The prelates, according to Aliker, saw him as the best person to heal ethnic wounds, build consensus and rebuild the run-down country.

“I listened attentively, but they did not convince me. One of the archbishops asked me to say after him: “Lord, if this be the cup from which I must drink, then Lord, let it be so, Amen.”

Little-known plans to remove Amin

On page 120 of his book, “The Bell is Ringing”, Aliker mentions taking part in or being aware of, two secretive plans in 1977 to remove General Amin by force. In one of the plans, hatched in early 1977, Aliker’s friend named Carl Ziegler, a banker from Chicago, the United States at the time, introduced him to another man identified as Peter Sprague.

Aliker quotes Sprague as telling him: “I cannot sleep at night while Amin is alive.” Aliker says Sprague provided 30,000 US dollars for an assassination attempt codenamed “Luzira”.

“Although the planning was thorough and careful, two attempts failed,” Aliker says without giving details of where and when the two attempts were made.

On June 18, 1977 officers and men of the Uganda Air Force staged a coup plot against Idi Amin code named ‘operation mafuta mingi’. The plot, which eventually failed, was headed by Major Patrick Balati Kimumwe. The officers hoped to assassinate General Amin at Abayita Ababiri along Entebbe road, after he chaired a cabinet meeting at State House, Entebbe.

- [INFORMATION]
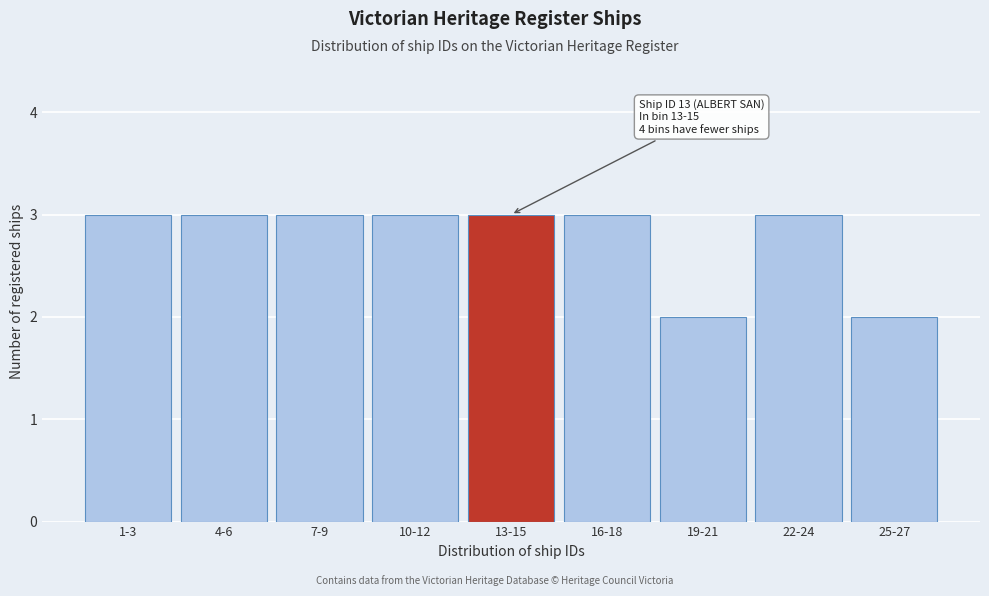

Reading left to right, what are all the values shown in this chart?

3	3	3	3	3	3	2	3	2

...

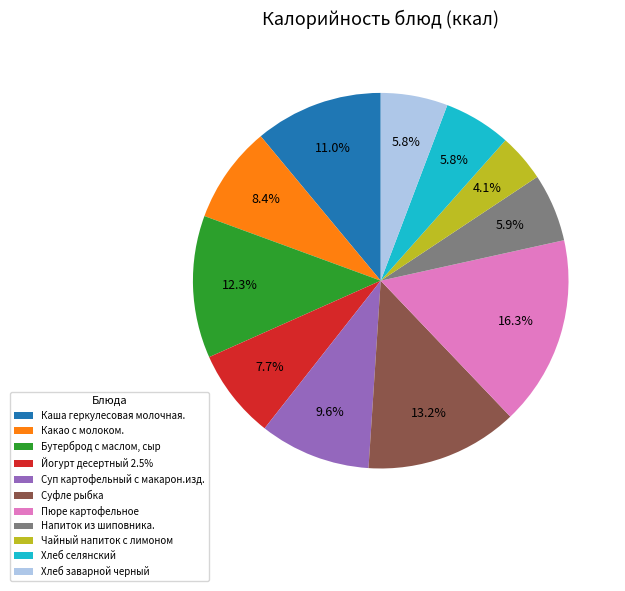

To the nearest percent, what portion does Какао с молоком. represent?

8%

--

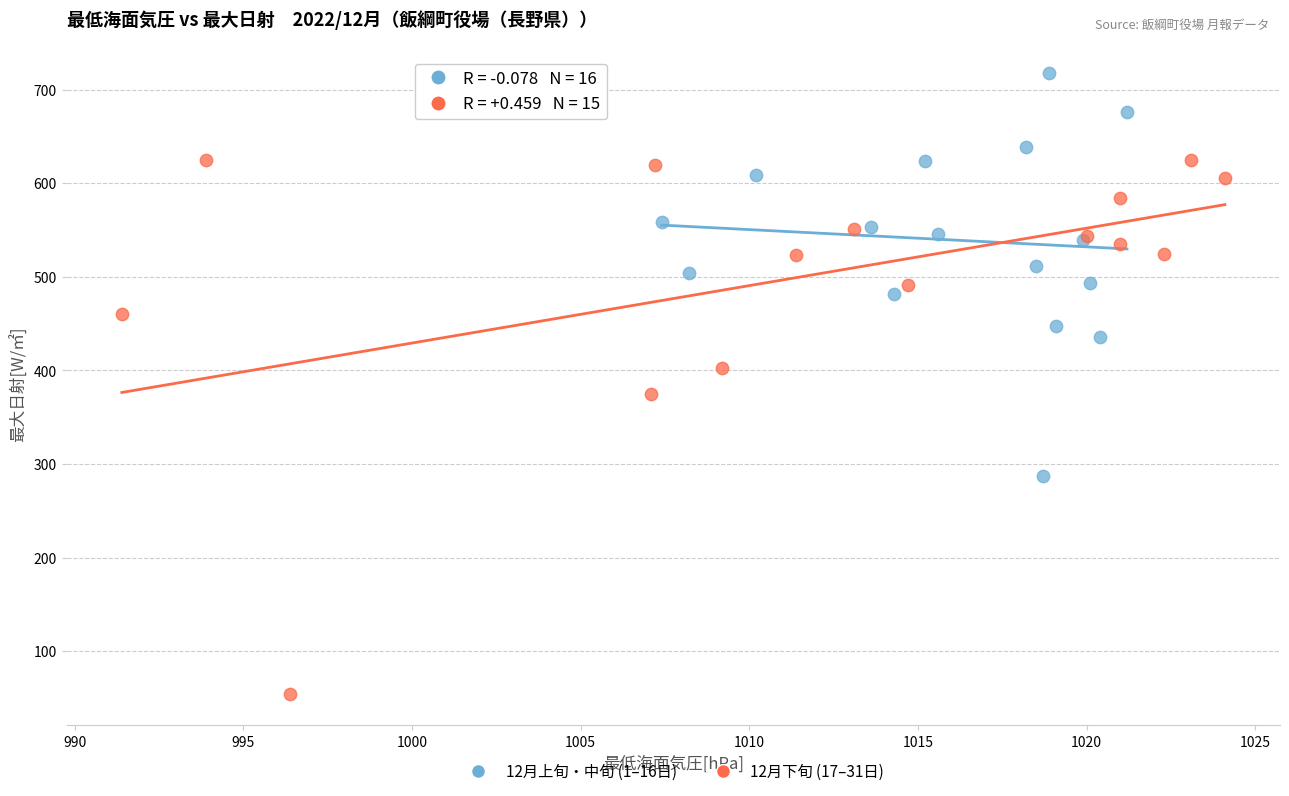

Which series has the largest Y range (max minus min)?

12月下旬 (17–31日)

- [ACTION ITEM A] In the excerpt on Aliker and the plots against Amin, what does the stretch from "On page 120" through "attempts were made." say when "plans" is renamed "schemes"? Give it in full.
- [ACTION ITEM B] Can you carry the excerpt on Aliker and the plots against Amin further, writing on from its final sentence?

- [EXERCISE ANSWER A]
On page 120 of his book, “The Bell is Ringing”, Aliker mentions taking part in or being aware of, two secretive schemes in 1977 to remove General Amin by force. In one of the schemes, hatched in early 1977, Aliker’s friend named Carl Ziegler, a banker from Chicago, the United States at the time, introduced him to another man identified as Peter Sprague.

Aliker quotes Sprague as telling him: “I cannot sleep at night while Amin is alive.” Aliker says Sprague provided 30,000 US dollars for an assassination attempt codenamed “Luzira”.

“Although the planning was thorough and careful, two attempts failed,” Aliker says without giving details of where and when the two attempts were made.

- [EXERCISE ANSWER B]
Under unclear circumstances, however, the plan leaked to the operatives of the notorious State Research Bureau (SRB) and some of the plotters were arrested. It is not clear if this is one of the two failed attempts Aliker alludes to in his book.

International media reported at the time that Amin had gone into hiding for over a week after the June 18, 1977 incident, only to resurface and say he had been on a belated honeymoon with his youngest wife, Sarah. However, while attending the 14th Organisation of African Unity (OAU) summit in July 1977 in Libreville, Gabon, Amin confirmed there had been an attempted coup in Uganda. As had become his custom, Amin accused the West of complicity.

Amin was quoted by the Desert Sun newspaper of July 4, 1977, saying: “I captured some of the people who tried to assassinate me. I have got them, and that will be debated later at the present meeting. The whole Western press knew what was going to happen to me. They were sending people to Uganda to kill me, to Angola to kill President Agostinho Neto, to Benin to kill President Mathieu Kerekou and to Guinea to kill President Sekou Toure.”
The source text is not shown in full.